When I started work I wore a suit everyday, but then after the first year I realized that was a bit pointless because the first thing I'd do when I got to my office was take my jacket off and hang it up. So then I ditched my suits and just started wearing slacks, shirt, and tie to work. After about 5-6 years of that, I began to question why I bothered with the tie given that I spend most of the day in my office and generally don't see anyone except for other lawyers, none of whom care whether I'm wearing a tie.

That's when I switched to carrying rather than wearing the tie and only putting it on for meetings. And now it's even gotten to the point that I don't wear it to every meeting. Only certain meetings merit the tie. Meeting with regular clients on routine matters = not tie-worthy. Typically I only put on a tie now if the meeting involves people from outside the Agency or if there are going to be fairly high-ranking people in attendance.
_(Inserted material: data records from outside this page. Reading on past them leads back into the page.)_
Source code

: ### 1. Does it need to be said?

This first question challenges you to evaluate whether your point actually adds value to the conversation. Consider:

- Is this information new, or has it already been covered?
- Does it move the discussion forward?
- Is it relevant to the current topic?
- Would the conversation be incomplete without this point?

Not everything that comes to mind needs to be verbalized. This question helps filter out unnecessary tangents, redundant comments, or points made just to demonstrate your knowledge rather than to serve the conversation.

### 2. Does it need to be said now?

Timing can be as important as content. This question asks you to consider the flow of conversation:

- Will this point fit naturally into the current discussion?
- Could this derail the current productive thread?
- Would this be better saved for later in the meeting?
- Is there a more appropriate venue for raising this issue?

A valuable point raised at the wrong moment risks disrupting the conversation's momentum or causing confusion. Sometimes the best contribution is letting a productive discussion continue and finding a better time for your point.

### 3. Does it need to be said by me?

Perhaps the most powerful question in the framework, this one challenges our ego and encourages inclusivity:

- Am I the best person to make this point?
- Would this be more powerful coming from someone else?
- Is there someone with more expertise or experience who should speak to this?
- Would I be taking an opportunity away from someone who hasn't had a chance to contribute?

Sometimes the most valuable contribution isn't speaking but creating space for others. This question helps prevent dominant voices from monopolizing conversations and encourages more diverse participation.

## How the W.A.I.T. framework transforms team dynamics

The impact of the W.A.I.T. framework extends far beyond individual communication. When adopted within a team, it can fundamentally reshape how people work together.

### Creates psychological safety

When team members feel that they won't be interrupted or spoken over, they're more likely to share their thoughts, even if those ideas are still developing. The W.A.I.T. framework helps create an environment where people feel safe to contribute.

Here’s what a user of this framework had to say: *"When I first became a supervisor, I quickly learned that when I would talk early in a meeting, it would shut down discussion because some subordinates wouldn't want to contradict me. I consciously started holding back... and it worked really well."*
Guess you can tell I've never really cared for dressing up. When I was in the Navy the sailors on my ship were only permitted to go ashore if we were wearing collared shirts. Don't ask why, it was some BS argument about upholding the reputation of the command. Whatever. After dealing with that frustration for a while, I finally hit upon the idea of buying a white golf shirt and cutting the collar off it. Then when I wanted to go ashore, I would just tuck the collar under my t-shirt or sweatshirt so that technically I was wearing a collared shirt. Once I was off the ship, I would take the collar off and jam it in my pocket and go on my merry way.

Worked like a charm. When I left the Navy I gave my shirt collar to another guy in my division so he could carry on my legacy of obeying the letter of the rule while simultaneously thumbing his nose at the spirit of it. You know, on second thought maybe I was destined to be a lawyer after all, my distaste for neckties notwithstanding.

(Taken with my Nikon Coolpix S200)

Sunday, October 26, 2008

Twice on Sunday Bonus Photo - Girl + Duck + Fountain = Cute

This isn't part of my 365 Project, but I thought I'd start adding a bonus photo on Sundays. This is a shot from my archives that I thought turned out well. It was taken at the fountain in the National Gallery of Art Sculpture Garden in Washington, DC. You can't really tell from this angle, but the little girl had a bright pink cast on her arm.

(Taken with my Nikon D80)

Day 18/365 - My Badass Beach Cruisin' Bike

Too bad there isn't an actual beach anywhere nearby. This is the bike I got for Christmas a few years back. I had my family all get me gift cards for Target and then I used them to order my bike. It came in a jillion pieces in a box and I had to assemble it. That took a while. I'm not the most mechanically-inclined guy in the world. I somehow managed to put the front wheel on backward. Twice.

This morning I went for a bike ride with my friends Chris (that's his serious black bike just on the other side of my frivolous one) and Adriana. We headed down the Mt. Vernon Trail from Crystal City to just past Old Town Alexandria. I'd never been on that part of the trail before. It's very scenic and mostly level, which is good given that I hadn't taken my bike out of the closet for over a year now. I tend not to do well biking on hills.

Chris said we covered about 8.5 miles and it took us around an hour and a half. If he and Adriana had gone without me they could've done that distance in far less time, but they kept having to wait for my slowpoke butt to catch up. I'm sure my thighs are going to be killing me tomorrow, but it was worth it. I got to enjoy a nice morning, hang out with friends, see some pretty scenery, and get a bit of exercise. Not a bad way to start the day.